D.K.
At 21 months she is not disobedient, she is learning about her world. Your job is to encourage this while setting safe boundaries. She hits because she is frustrated. Much of what you do is simply tell her 'no hitting' and then distract her with something she can do. You will have to do this three to four million times and she will eventually learn (or get old enough that she doesn't do it anymore).
Throwing can occur for several reasons - one is frustration - you need to distract her with something she can do.
Another reason is curiosity - it is fascinating to them to see what happens when you throw your food out of your high chair. Over and over. You can give her things she can throw (soft balls, stuffed animals etc) and if she is primarily throwing food, you give her only a little bit at a time. When she stops eating and starts playing with it you announce (in a completely non-punitive way) I see you are done eating and you take the food away.
One thing that can work well is playful parenting - make what you want her to do fun. Oh, it's time to get dressed, I bet I can get to your room first. I bet we can't get your shirt on before I can count to 10.
What things are you telling her to do that make her scream? Many times the things that help are:
1. treating her with respect- think about how you would feel if your boss wanted you to do whatever you are instructing her to do in the way you are instructing her. If you wouldn't like it, she won't either - so rephrase it.
2. Giving her two positive choices - we need to clean up the room - do you want us to clean up the stuffed animals first or the lego? Only give her a yes or no choice if the no choice is acceptable to you.
3. Giving her time warnings before transitions - we are going to need to clean up your room in 5 minutes. And then another warning at 1 minute. Toddlers get truly engrossed in whatever they are doing and do not find it easy to just stop what they are doing because you have decided it's cleani up time.
4. Do it together - she is still too young for you to tell her to go do a lot of things and then expect that to happen. She needs you to brush her teeth with her, clean up her room with her and work together on most things.

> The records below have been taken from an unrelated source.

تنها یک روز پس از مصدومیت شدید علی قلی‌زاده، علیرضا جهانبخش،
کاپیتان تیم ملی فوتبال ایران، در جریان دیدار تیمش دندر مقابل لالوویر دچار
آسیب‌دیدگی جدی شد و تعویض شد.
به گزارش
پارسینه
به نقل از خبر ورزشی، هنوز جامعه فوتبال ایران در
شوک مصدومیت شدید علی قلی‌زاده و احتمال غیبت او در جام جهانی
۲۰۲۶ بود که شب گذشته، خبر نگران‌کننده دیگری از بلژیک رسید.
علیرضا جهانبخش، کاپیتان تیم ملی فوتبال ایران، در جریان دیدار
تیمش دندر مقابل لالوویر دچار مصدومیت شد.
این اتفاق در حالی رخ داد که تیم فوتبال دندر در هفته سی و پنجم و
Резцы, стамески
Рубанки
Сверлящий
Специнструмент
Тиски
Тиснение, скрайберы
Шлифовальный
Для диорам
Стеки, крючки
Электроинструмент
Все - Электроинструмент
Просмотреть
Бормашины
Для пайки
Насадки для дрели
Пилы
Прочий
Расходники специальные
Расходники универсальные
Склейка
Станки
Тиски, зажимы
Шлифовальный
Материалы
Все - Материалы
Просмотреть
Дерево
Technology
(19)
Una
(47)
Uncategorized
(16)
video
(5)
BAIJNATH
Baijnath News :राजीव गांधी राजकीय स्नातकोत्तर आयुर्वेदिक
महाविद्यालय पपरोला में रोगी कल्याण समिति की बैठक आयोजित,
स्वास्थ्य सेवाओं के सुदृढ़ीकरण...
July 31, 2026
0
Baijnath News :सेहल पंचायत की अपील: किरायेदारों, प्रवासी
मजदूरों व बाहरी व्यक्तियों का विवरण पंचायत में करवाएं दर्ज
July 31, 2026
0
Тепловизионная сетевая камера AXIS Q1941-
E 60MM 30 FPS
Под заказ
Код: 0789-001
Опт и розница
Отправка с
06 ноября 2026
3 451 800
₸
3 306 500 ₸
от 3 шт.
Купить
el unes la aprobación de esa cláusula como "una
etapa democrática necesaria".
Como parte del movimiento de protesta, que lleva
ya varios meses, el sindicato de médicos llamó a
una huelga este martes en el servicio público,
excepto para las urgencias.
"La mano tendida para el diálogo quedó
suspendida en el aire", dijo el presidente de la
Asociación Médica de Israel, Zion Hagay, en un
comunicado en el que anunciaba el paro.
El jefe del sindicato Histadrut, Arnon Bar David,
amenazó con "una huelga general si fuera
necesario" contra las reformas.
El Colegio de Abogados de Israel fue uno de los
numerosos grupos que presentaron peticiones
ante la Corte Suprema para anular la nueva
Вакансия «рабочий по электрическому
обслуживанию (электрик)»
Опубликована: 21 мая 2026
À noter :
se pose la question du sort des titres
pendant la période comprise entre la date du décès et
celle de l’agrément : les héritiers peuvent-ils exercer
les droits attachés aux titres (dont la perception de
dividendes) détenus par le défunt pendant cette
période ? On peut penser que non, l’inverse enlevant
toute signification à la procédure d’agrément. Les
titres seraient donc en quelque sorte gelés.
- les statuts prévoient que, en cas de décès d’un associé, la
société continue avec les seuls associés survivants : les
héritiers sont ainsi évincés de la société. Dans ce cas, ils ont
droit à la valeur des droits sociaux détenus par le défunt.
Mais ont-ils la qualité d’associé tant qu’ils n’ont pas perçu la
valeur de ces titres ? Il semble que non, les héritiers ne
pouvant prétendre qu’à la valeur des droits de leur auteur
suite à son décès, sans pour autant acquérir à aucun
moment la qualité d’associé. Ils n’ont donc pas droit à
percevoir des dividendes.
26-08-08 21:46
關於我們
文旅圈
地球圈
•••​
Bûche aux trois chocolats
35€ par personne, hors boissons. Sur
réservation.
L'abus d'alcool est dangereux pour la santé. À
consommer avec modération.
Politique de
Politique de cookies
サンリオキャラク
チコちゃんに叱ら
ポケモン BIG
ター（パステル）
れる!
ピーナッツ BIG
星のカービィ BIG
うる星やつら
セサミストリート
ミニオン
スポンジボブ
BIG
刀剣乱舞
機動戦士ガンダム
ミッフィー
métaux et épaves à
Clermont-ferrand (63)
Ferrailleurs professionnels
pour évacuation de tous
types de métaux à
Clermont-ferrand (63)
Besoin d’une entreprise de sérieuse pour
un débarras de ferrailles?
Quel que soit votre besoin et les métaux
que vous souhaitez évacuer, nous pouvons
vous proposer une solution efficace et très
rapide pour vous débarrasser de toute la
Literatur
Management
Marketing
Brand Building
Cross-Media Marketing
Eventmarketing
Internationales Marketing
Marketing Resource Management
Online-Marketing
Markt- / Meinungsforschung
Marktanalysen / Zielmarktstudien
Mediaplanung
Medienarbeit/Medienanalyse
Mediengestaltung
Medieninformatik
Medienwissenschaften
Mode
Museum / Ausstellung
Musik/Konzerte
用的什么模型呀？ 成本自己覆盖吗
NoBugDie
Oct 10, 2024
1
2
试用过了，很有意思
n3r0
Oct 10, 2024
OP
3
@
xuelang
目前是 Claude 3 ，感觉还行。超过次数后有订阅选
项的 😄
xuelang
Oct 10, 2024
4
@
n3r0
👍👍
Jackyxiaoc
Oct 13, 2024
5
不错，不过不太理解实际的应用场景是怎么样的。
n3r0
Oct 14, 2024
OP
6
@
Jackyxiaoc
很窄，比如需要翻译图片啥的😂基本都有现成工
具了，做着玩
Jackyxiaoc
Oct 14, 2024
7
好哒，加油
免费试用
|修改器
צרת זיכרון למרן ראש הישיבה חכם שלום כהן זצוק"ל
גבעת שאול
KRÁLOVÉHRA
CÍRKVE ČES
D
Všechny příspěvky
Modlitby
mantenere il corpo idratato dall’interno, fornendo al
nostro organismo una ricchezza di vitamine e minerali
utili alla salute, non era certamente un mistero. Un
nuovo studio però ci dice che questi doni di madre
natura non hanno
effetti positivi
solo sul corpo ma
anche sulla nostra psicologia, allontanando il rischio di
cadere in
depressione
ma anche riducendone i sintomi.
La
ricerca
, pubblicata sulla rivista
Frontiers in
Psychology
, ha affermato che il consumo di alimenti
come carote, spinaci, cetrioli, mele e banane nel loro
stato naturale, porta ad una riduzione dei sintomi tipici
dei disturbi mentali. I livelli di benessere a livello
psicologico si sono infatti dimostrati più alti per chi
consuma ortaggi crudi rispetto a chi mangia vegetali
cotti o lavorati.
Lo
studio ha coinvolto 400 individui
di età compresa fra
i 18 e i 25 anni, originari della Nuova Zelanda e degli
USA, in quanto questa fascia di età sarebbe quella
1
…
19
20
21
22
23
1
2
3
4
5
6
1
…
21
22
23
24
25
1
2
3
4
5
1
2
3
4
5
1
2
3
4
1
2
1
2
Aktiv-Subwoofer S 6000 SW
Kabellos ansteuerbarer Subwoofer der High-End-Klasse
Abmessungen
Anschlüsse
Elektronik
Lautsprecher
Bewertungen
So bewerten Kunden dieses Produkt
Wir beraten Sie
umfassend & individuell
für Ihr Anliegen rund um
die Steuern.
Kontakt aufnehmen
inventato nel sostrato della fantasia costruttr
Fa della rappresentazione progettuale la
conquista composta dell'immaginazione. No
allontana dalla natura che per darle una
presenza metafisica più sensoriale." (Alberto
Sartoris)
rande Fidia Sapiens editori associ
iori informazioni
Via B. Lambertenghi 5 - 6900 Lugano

A tantrum means she is so frustrated her brain has shut down. No learning occurs during a tantrum so it really does nothing other than frustrate an adult to try to 'teach a lesson' during one. A tantrum will end eventually - a child left alone during one may stop spontaneously if distracted by something or simply wear himself out from exhaustion. IMO, they stop faster if you reconnect with the child, get down on their level and ask if they want a hug or just to sit with you. Once they are over it, you can address whatever the original cause was. For my son this did not encourage more tantrums (he probably only ever had 2 or 3 that most people would call tantrums).
I do not do time outs and have never done 'consequences' logical or otherwise. They made no sense to me. I also did not force DS to say he was sorry for something - I would model that behavior to encourage it. But I think that forcing a child to say sorry to get out of time out just encourages them to lie (no they don't understand lying at 21 months, they understand pleasing a parent by saying sorry).